[Your instructions]
Copy out every entry below verbatim, line for line.

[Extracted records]
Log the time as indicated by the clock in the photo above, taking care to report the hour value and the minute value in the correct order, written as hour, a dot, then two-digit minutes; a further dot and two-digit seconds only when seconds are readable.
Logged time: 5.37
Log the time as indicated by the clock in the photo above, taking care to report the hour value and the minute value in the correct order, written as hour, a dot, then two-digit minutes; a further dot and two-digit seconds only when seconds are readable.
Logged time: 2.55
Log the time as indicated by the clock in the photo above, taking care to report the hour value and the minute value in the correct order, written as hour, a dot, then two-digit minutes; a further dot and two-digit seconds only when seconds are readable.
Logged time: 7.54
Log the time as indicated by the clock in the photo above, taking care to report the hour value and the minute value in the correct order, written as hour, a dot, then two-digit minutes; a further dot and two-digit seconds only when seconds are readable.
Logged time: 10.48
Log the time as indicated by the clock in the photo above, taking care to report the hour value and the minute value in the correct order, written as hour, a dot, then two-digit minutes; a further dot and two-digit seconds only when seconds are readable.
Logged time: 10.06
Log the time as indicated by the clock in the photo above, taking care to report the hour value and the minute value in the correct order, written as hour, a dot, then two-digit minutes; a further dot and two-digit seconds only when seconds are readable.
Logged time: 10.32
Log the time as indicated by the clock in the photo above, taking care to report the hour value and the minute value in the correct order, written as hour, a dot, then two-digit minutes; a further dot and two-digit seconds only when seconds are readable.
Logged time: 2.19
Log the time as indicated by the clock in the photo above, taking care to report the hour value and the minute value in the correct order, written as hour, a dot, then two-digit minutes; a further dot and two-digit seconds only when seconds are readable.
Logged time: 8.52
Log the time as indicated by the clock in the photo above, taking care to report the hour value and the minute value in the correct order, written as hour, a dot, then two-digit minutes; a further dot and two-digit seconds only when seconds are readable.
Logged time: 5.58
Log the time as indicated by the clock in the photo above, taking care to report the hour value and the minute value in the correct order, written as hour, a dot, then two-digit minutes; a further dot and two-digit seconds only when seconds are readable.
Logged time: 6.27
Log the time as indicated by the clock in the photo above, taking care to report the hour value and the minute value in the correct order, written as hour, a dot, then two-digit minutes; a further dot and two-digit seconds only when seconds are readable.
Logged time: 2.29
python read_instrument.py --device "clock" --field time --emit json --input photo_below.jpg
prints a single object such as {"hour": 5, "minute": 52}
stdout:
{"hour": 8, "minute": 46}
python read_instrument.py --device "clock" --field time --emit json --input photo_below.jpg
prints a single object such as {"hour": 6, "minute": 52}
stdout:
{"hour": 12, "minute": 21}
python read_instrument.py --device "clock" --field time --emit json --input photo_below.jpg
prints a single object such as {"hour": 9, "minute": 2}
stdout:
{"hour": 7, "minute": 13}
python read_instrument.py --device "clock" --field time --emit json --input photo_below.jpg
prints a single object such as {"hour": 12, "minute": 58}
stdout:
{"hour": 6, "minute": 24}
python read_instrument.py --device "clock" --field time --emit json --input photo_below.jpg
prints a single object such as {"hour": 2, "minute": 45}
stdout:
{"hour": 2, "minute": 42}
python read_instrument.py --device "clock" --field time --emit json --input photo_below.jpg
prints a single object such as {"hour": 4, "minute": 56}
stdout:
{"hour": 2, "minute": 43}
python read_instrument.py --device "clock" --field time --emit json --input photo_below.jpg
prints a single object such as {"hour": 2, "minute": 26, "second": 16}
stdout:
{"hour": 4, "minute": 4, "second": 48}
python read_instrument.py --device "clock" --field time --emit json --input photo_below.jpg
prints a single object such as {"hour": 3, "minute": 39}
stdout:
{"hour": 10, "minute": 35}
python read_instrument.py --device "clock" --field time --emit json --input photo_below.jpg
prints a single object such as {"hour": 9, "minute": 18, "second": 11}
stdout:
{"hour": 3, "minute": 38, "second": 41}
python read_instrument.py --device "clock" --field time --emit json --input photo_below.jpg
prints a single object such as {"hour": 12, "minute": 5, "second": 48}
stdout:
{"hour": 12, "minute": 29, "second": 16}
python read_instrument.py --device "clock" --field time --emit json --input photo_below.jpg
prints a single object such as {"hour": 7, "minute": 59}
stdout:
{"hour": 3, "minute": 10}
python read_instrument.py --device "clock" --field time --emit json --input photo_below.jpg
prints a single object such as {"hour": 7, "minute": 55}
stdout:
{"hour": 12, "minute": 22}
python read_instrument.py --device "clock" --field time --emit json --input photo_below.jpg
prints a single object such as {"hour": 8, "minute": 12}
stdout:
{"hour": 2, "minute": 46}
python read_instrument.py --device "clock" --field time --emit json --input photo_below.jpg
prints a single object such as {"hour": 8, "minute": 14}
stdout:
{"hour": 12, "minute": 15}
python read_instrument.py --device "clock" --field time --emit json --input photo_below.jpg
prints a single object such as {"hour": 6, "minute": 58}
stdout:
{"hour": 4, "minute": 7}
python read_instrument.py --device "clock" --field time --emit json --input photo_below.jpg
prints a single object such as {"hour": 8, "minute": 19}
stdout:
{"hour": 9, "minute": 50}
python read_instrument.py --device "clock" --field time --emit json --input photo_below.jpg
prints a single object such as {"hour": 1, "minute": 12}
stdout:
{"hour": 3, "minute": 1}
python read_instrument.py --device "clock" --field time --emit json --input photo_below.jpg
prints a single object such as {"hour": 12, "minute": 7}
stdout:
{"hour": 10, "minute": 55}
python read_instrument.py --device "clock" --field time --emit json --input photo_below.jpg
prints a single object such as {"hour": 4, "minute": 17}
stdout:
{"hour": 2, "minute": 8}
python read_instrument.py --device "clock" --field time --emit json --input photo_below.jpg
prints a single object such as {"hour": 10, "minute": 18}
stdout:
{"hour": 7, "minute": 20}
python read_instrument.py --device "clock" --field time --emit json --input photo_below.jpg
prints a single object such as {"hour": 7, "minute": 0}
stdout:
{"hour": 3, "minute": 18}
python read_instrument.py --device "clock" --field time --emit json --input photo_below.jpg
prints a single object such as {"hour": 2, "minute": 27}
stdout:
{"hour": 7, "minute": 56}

[Exercise answer]
Log the time as indicated by the clock in the photo above, taking care to report the hour value and the minute value in the correct order, written as hour, a dot, then two-digit minutes; a further dot and two-digit seconds only when seconds are readable.
Logged time: 5.37
Log the time as indicated by the clock in the photo above, taking care to report the hour value and the minute value in the correct order, written as hour, a dot, then two-digit minutes; a further dot and two-digit seconds only when seconds are readable.
Logged time: 2.55
Log the time as indicated by the clock in the photo above, taking care to report the hour value and the minute value in the correct order, written as hour, a dot, then two-digit minutes; a further dot and two-digit seconds only when seconds are readable.
Logged time: 7.54
Log the time as indicated by the clock in the photo above, taking care to report the hour value and the minute value in the correct order, written as hour, a dot, then two-digit minutes; a further dot and two-digit seconds only when seconds are readable.
Logged time: 10.48
Log the time as indicated by the clock in the photo above, taking care to report the hour value and the minute value in the correct order, written as hour, a dot, then two-digit minutes; a further dot and two-digit seconds only when seconds are readable.
Logged time: 10.06
Log the time as indicated by the clock in the photo above, taking care to report the hour value and the minute value in the correct order, written as hour, a dot, then two-digit minutes; a further dot and two-digit seconds only when seconds are readable.
Logged time: 10.32
Log the time as indicated by the clock in the photo above, taking care to report the hour value and the minute value in the correct order, written as hour, a dot, then two-digit minutes; a further dot and two-digit seconds only when seconds are readable.
Logged time: 2.19
Log the time as indicated by the clock in the photo above, taking care to report the hour value and the minute value in the correct order, written as hour, a dot, then two-digit minutes; a further dot and two-digit seconds only when seconds are readable.
Logged time: 8.52
Log the time as indicated by the clock in the photo above, taking care to report the hour value and the minute value in the correct order, written as hour, a dot, then two-digit minutes; a further dot and two-digit seconds only when seconds are readable.
Logged time: 5.58
Log the time as indicated by the clock in the photo above, taking care to report the hour value and the minute value in the correct order, written as hour, a dot, then two-digit minutes; a further dot and two-digit seconds only when seconds are readable.
Logged time: 6.27
Log the time as indicated by the clock in the photo above, taking care to report the hour value and the minute value in the correct order, written as hour, a dot, then two-digit minutes; a further dot and two-digit seconds only when seconds are readable.
Logged time: 2.29
python read_instrument.py --device "clock" --field time --emit json --input photo_below.jpg
prints a single object such as {"hour": 5, "minute": 52}
stdout:
{"hour": 8, "minute": 46}
python read_instrument.py --device "clock" --field time --emit json --input photo_below.jpg
prints a single object such as {"hour": 6, "minute": 52}
stdout:
{"hour": 12, "minute": 21}
python read_instrument.py --device "clock" --field time --emit json --input photo_below.jpg
prints a single object such as {"hour": 9, "minute": 2}
stdout:
{"hour": 7, "minute": 13}
python read_instrument.py --device "clock" --field time --emit json --input photo_below.jpg
prints a single object such as {"hour": 12, "minute": 58}
stdout:
{"hour": 6, "minute": 24}
python read_instrument.py --device "clock" --field time --emit json --input photo_below.jpg
prints a single object such as {"hour": 2, "minute": 45}
stdout:
{"hour": 2, "minute": 42}
python read_instrument.py --device "clock" --field time --emit json --input photo_below.jpg
prints a single object such as {"hour": 4, "minute": 56}
stdout:
{"hour": 2, "minute": 43}
python read_instrument.py --device "clock" --field time --emit json --input photo_below.jpg
prints a single object such as {"hour": 2, "minute": 26, "second": 16}
stdout:
{"hour": 4, "minute": 4, "second": 48}
python read_instrument.py --device "clock" --field time --emit json --input photo_below.jpg
prints a single object such as {"hour": 3, "minute": 39}
stdout:
{"hour": 10, "minute": 35}
python read_instrument.py --device "clock" --field time --emit json --input photo_below.jpg
prints a single object such as {"hour": 9, "minute": 18, "second": 11}
stdout:
{"hour": 3, "minute": 38, "second": 41}
python read_instrument.py --device "clock" --field time --emit json --input photo_below.jpg
prints a single object such as {"hour": 12, "minute": 5, "second": 48}
stdout:
{"hour": 12, "minute": 29, "second": 16}
python read_instrument.py --device "clock" --field time --emit json --input photo_below.jpg
prints a single object such as {"hour": 7, "minute": 59}
stdout:
{"hour": 3, "minute": 10}
python read_instrument.py --device "clock" --field time --emit json --input photo_below.jpg
prints a single object such as {"hour": 7, "minute": 55}
stdout:
{"hour": 12, "minute": 22}
python read_instrument.py --device "clock" --field time --emit json --input photo_below.jpg
prints a single object such as {"hour": 8, "minute": 12}
stdout:
{"hour": 2, "minute": 46}
python read_instrument.py --device "clock" --field time --emit json --input photo_below.jpg
prints a single object such as {"hour": 8, "minute": 14}
stdout:
{"hour": 12, "minute": 15}
python read_instrument.py --device "clock" --field time --emit json --input photo_below.jpg
prints a single object such as {"hour": 6, "minute": 58}
stdout:
{"hour": 4, "minute": 7}
python read_instrument.py --device "clock" --field time --emit json --input photo_below.jpg
prints a single object such as {"hour": 8, "minute": 19}
stdout:
{"hour": 9, "minute": 50}
python read_instrument.py --device "clock" --field time --emit json --input photo_below.jpg
prints a single object such as {"hour": 1, "minute": 12}
stdout:
{"hour": 3, "minute": 1}
python read_instrument.py --device "clock" --field time --emit json --input photo_below.jpg
prints a single object such as {"hour": 12, "minute": 7}
stdout:
{"hour": 10, "minute": 55}
python read_instrument.py --device "clock" --field time --emit json --input photo_below.jpg
prints a single object such as {"hour": 4, "minute": 17}
stdout:
{"hour": 2, "minute": 8}
python read_instrument.py --device "clock" --field time --emit json --input photo_below.jpg
prints a single object such as {"hour": 10, "minute": 18}
stdout:
{"hour": 7, "minute": 20}
python read_instrument.py --device "clock" --field time --emit json --input photo_below.jpg
prints a single object such as {"hour": 7, "minute": 0}
stdout:
{"hour": 3, "minute": 18}
python read_instrument.py --device "clock" --field time --emit json --input photo_below.jpg
prints a single object such as {"hour": 2, "minute": 27}
stdout:
{"hour": 7, "minute": 56}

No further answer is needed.